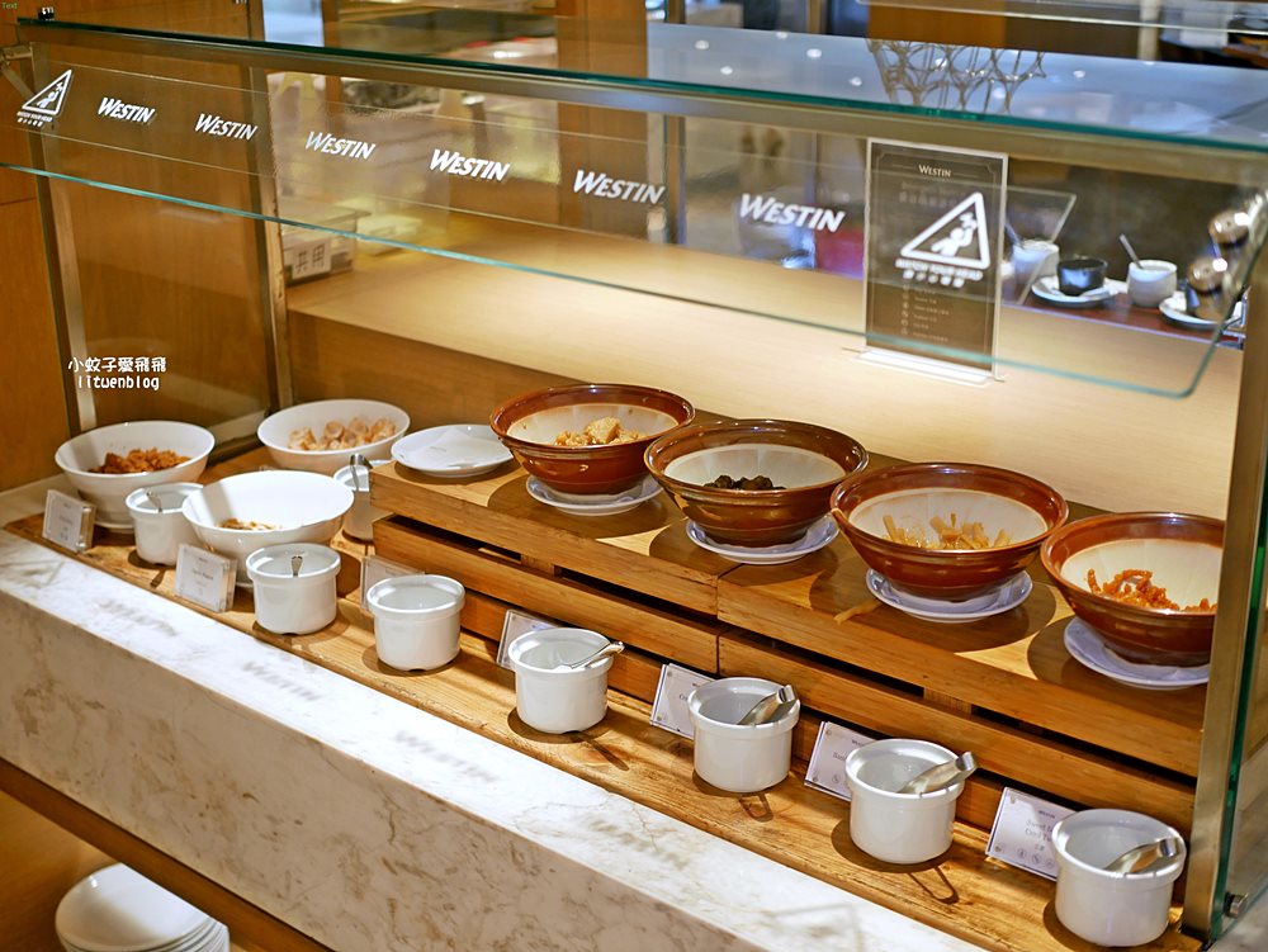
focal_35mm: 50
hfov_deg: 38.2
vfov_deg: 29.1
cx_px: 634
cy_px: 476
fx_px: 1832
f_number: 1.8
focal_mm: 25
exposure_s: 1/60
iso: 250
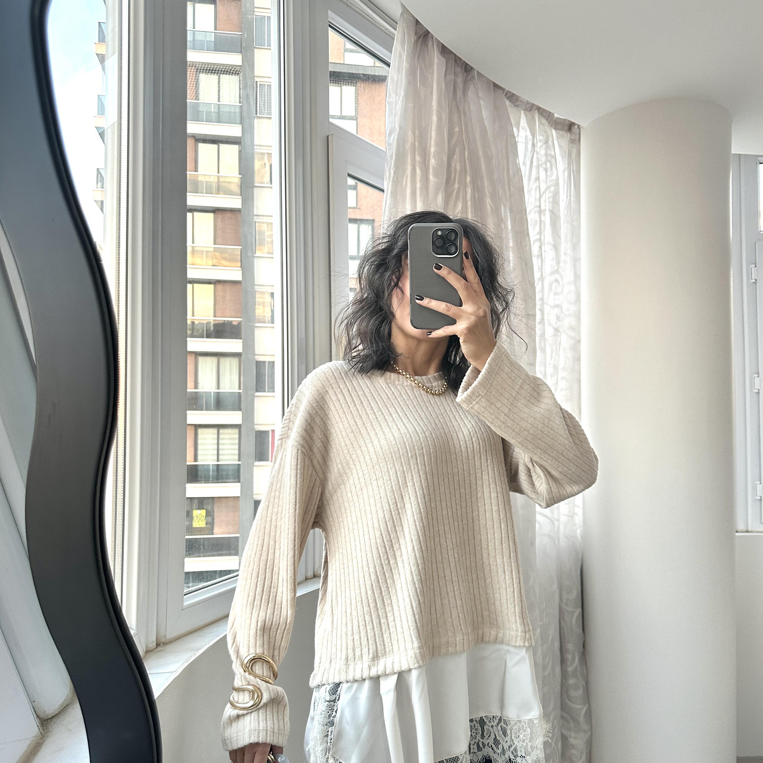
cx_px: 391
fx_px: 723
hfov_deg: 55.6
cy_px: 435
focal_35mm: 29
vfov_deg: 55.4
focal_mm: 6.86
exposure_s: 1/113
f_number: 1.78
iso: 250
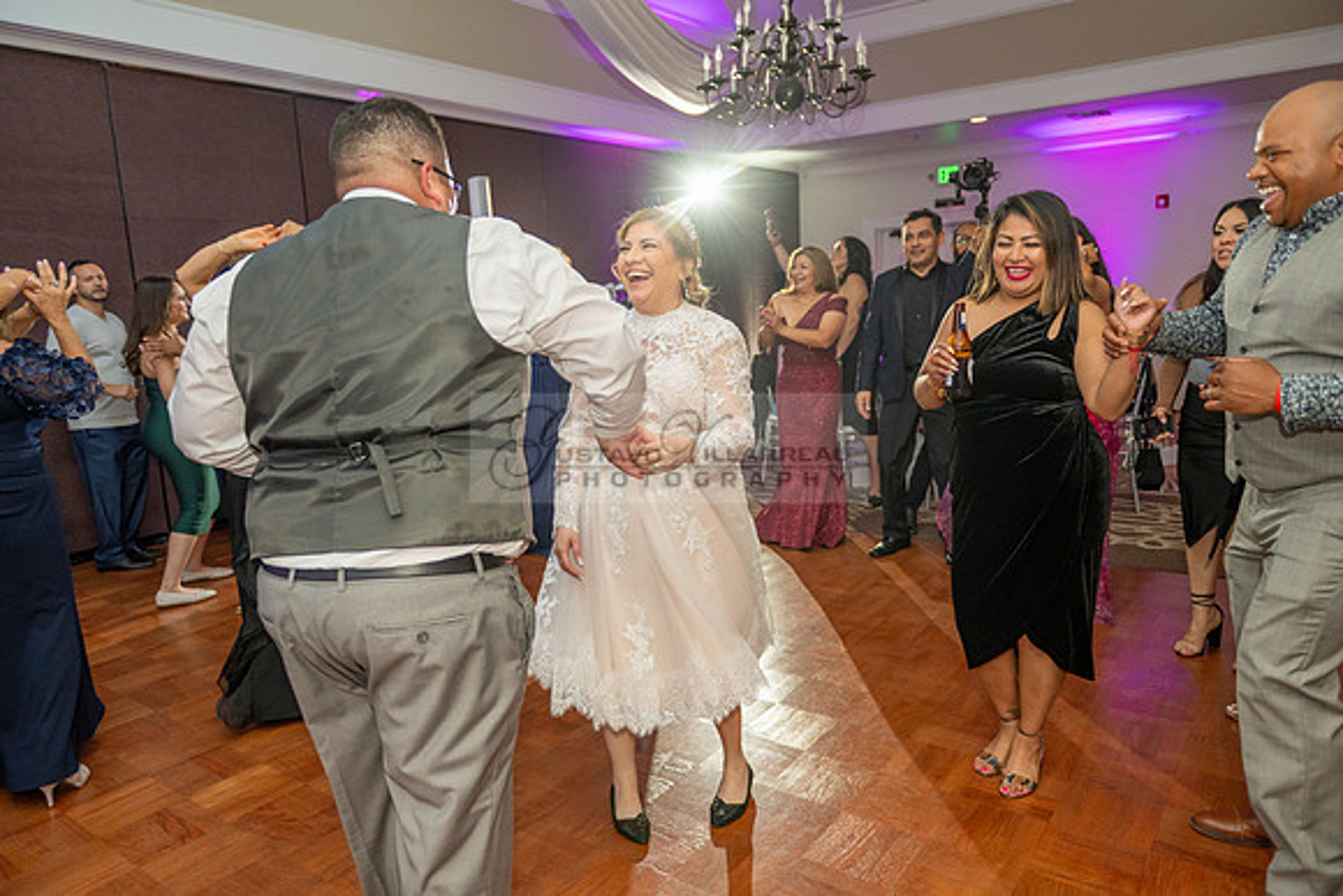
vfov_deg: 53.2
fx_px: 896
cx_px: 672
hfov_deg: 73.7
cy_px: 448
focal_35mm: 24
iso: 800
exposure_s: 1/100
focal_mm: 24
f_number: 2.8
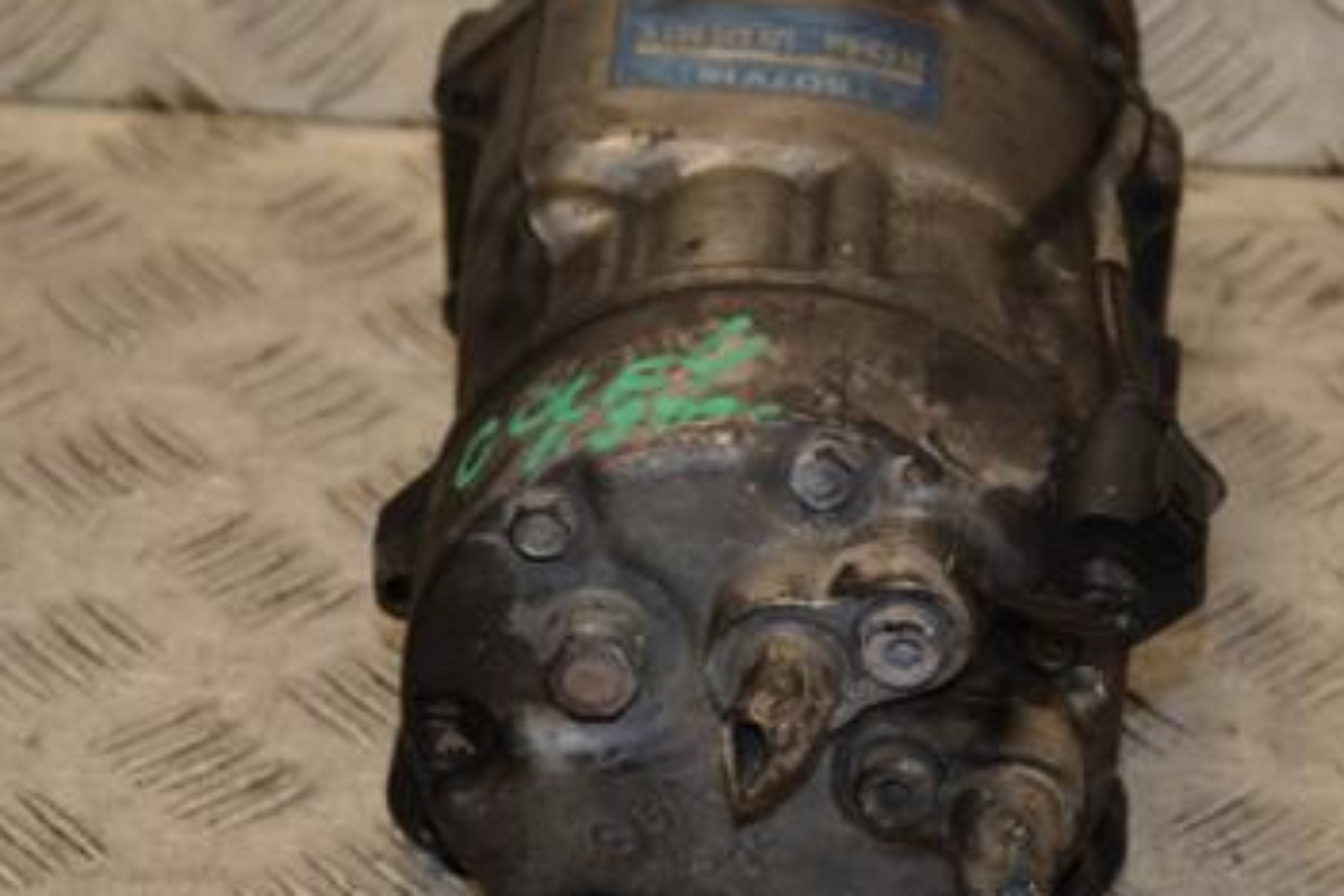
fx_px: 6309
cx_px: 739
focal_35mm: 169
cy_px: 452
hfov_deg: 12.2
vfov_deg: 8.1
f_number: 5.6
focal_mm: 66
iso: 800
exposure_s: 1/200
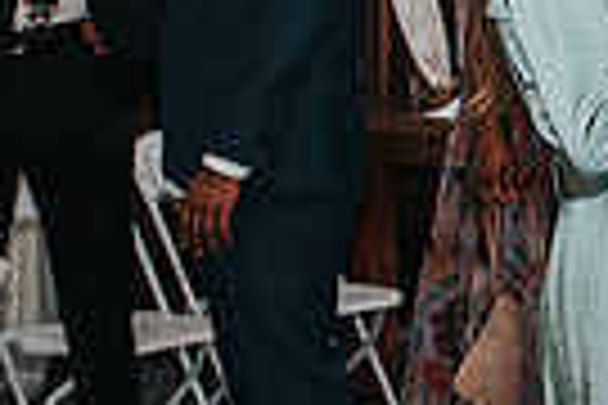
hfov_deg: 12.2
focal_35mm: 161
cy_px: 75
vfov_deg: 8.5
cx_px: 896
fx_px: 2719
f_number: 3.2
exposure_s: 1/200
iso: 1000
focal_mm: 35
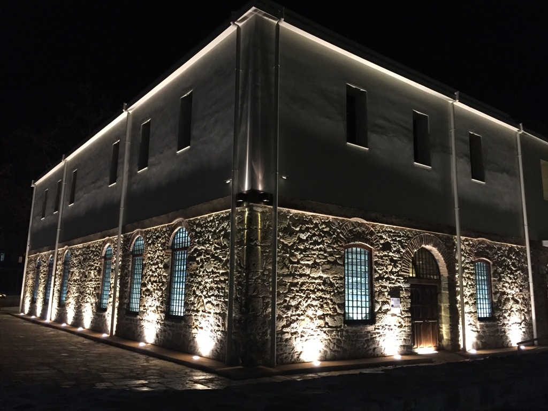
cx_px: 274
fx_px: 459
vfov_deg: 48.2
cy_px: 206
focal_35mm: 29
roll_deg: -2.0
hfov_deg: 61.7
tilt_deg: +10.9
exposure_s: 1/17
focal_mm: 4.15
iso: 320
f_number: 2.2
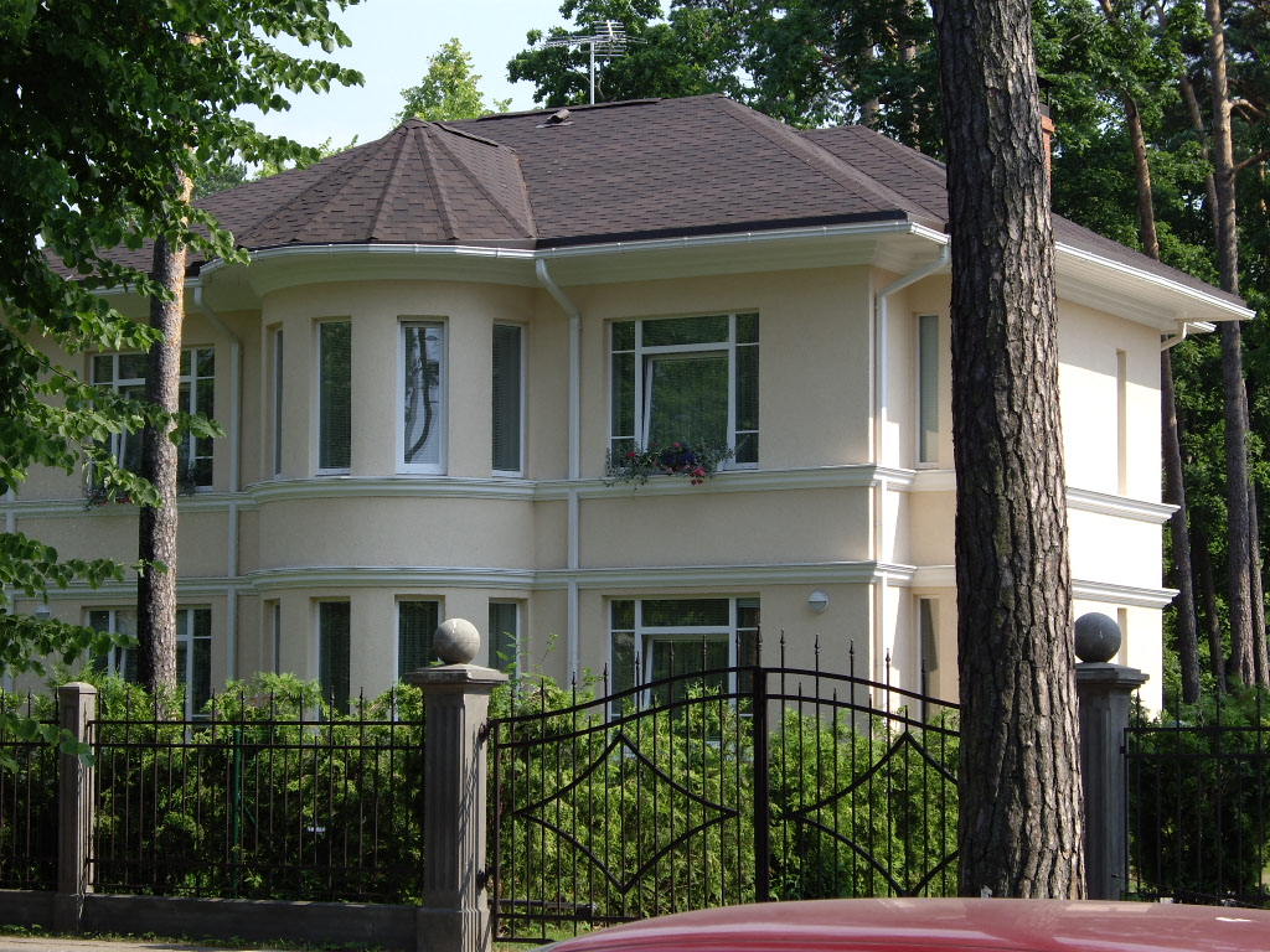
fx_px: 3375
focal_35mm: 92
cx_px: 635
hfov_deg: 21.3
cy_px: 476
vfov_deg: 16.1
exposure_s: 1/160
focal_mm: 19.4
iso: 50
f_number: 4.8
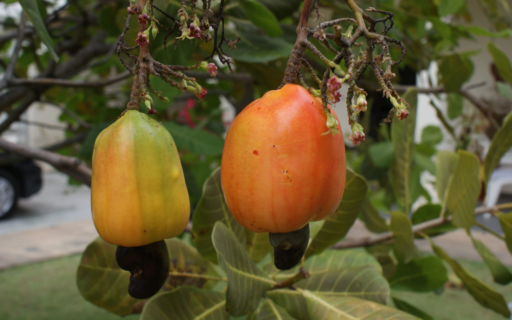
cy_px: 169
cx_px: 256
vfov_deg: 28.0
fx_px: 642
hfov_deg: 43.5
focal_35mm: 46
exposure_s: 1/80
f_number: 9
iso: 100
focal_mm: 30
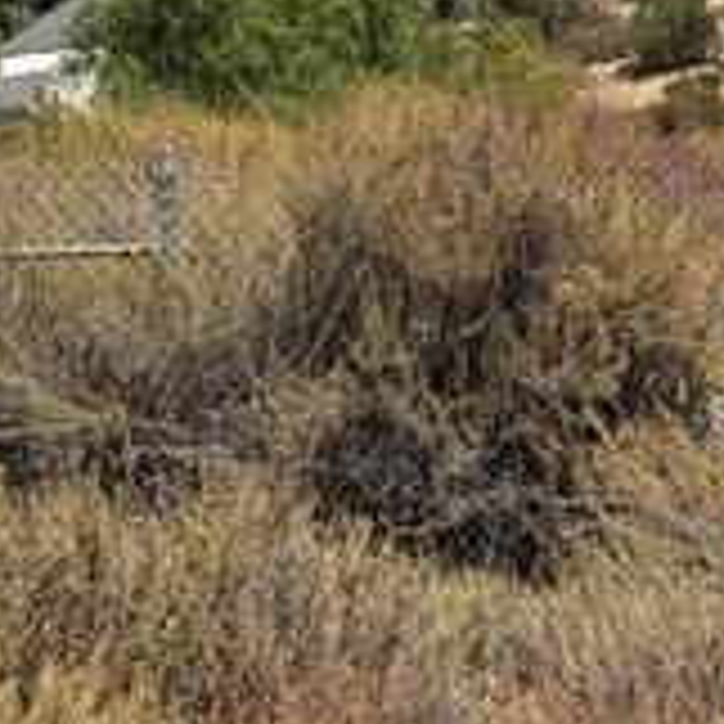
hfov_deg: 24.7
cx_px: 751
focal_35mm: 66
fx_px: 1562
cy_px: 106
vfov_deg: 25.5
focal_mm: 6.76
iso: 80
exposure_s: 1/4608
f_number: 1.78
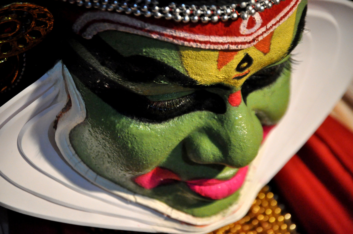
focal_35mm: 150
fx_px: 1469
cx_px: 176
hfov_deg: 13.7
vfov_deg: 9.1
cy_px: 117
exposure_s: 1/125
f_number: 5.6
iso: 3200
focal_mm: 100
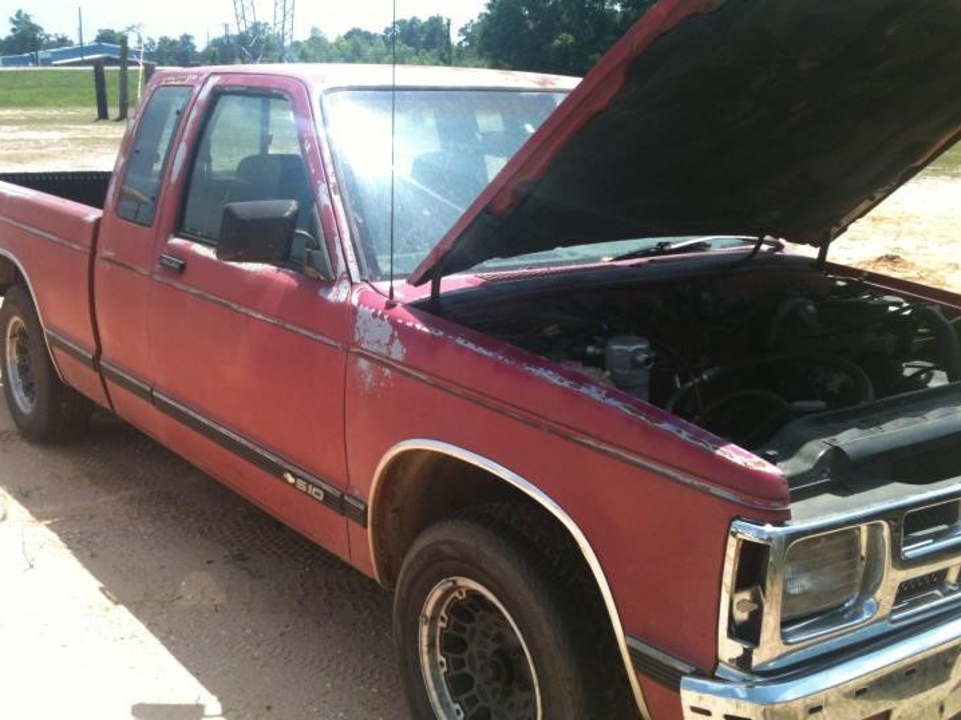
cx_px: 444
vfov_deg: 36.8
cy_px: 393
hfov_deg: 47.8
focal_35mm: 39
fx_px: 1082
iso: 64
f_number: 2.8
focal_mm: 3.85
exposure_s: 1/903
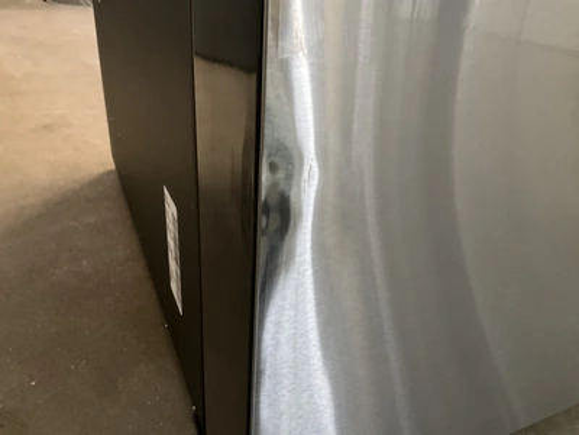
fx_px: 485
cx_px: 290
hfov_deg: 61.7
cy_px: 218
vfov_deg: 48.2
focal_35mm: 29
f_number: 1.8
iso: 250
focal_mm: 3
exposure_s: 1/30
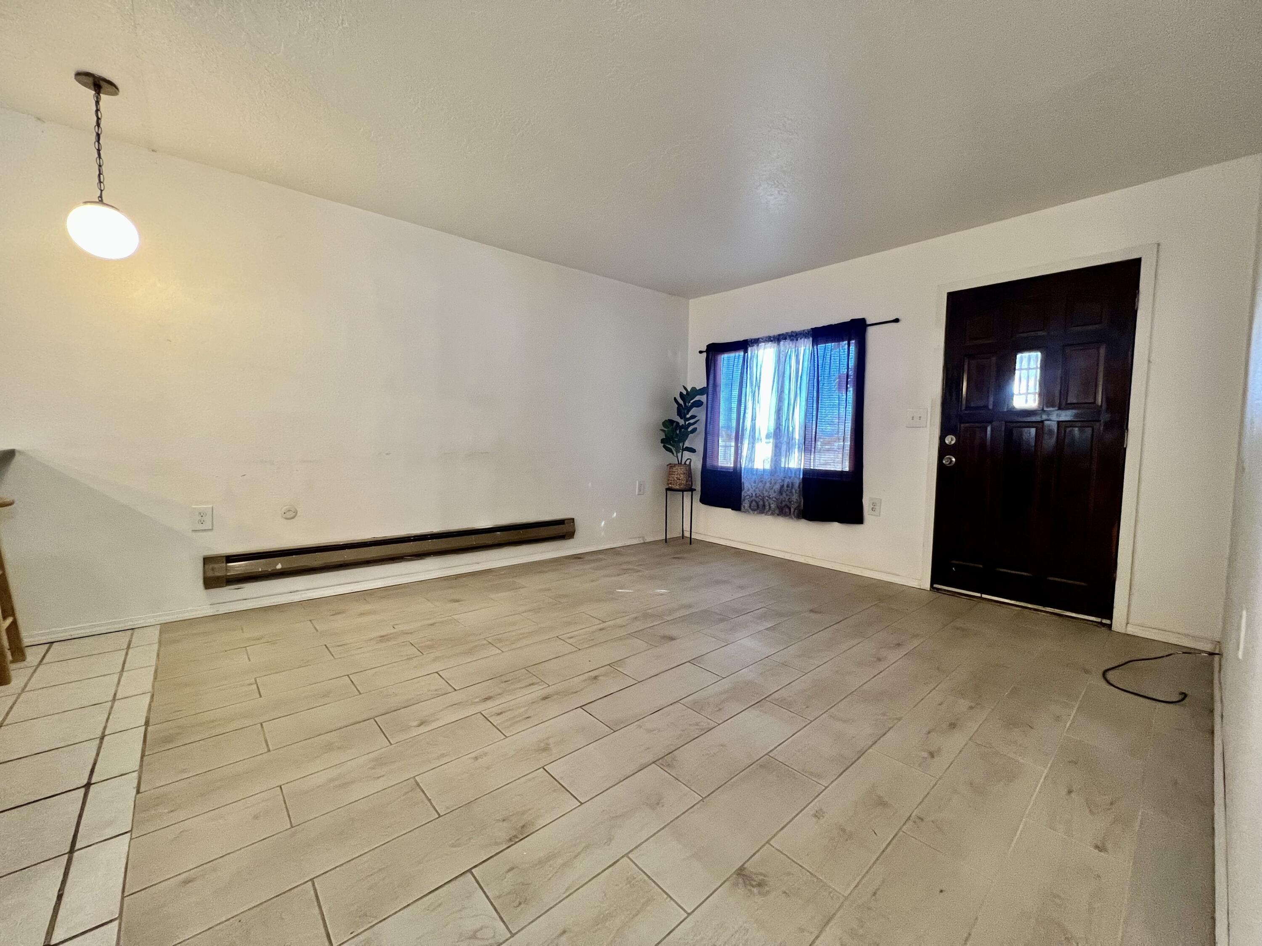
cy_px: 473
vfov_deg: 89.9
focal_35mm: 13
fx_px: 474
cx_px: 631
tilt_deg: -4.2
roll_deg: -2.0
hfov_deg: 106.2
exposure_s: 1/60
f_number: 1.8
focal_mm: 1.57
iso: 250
========================================
__Work required__. Copy out every line of the data above, taking care to leave the pictures out.

__Answer__.
focal_35mm: 50
hfov_deg: 38.2
vfov_deg: 29.1
cx_px: 634
cy_px: 476
fx_px: 1832
f_number: 1.8
focal_mm: 25
exposure_s: 1/60
iso: 250
cx_px: 391
fx_px: 723
hfov_deg: 55.6
cy_px: 435
focal_35mm: 29
vfov_deg: 55.4
focal_mm: 6.86
exposure_s: 1/113
f_number: 1.78
iso: 250
vfov_deg: 53.2
fx_px: 896
cx_px: 672
hfov_deg: 73.7
cy_px: 448
focal_35mm: 24
iso: 800
exposure_s: 1/100
focal_mm: 24
f_number: 2.8
fx_px: 6309
cx_px: 739
focal_35mm: 169
cy_px: 452
hfov_deg: 12.2
vfov_deg: 8.1
f_number: 5.6
focal_mm: 66
iso: 800
exposure_s: 1/200
hfov_deg: 12.2
focal_35mm: 161
cy_px: 75
vfov_deg: 8.5
cx_px: 896
fx_px: 2719
f_number: 3.2
exposure_s: 1/200
iso: 1000
focal_mm: 35
cx_px: 274
fx_px: 459
vfov_deg: 48.2
cy_px: 206
focal_35mm: 29
roll_deg: -2.0
hfov_deg: 61.7
tilt_deg: +10.9
exposure_s: 1/17
focal_mm: 4.15
iso: 320
f_number: 2.2
fx_px: 3375
focal_35mm: 92
cx_px: 635
hfov_deg: 21.3
cy_px: 476
vfov_deg: 16.1
exposure_s: 1/160
focal_mm: 19.4
iso: 50
f_number: 4.8
cy_px: 169
cx_px: 256
vfov_deg: 28.0
fx_px: 642
hfov_deg: 43.5
focal_35mm: 46
exposure_s: 1/80
f_number: 9
iso: 100
focal_mm: 30
hfov_deg: 24.7
cx_px: 751
focal_35mm: 66
fx_px: 1562
cy_px: 106
vfov_deg: 25.5
focal_mm: 6.76
iso: 80
exposure_s: 1/4608
f_number: 1.78
focal_35mm: 150
fx_px: 1469
cx_px: 176
hfov_deg: 13.7
vfov_deg: 9.1
cy_px: 117
exposure_s: 1/125
f_number: 5.6
iso: 3200
focal_mm: 100
cx_px: 444
vfov_deg: 36.8
cy_px: 393
hfov_deg: 47.8
focal_35mm: 39
fx_px: 1082
iso: 64
f_number: 2.8
focal_mm: 3.85
exposure_s: 1/903
fx_px: 485
cx_px: 290
hfov_deg: 61.7
cy_px: 218
vfov_deg: 48.2
focal_35mm: 29
f_number: 1.8
iso: 250
focal_mm: 3
exposure_s: 1/30
cy_px: 473
vfov_deg: 89.9
focal_35mm: 13
fx_px: 474
cx_px: 631
tilt_deg: -4.2
roll_deg: -2.0
hfov_deg: 106.2
exposure_s: 1/60
f_number: 1.8
focal_mm: 1.57
iso: 250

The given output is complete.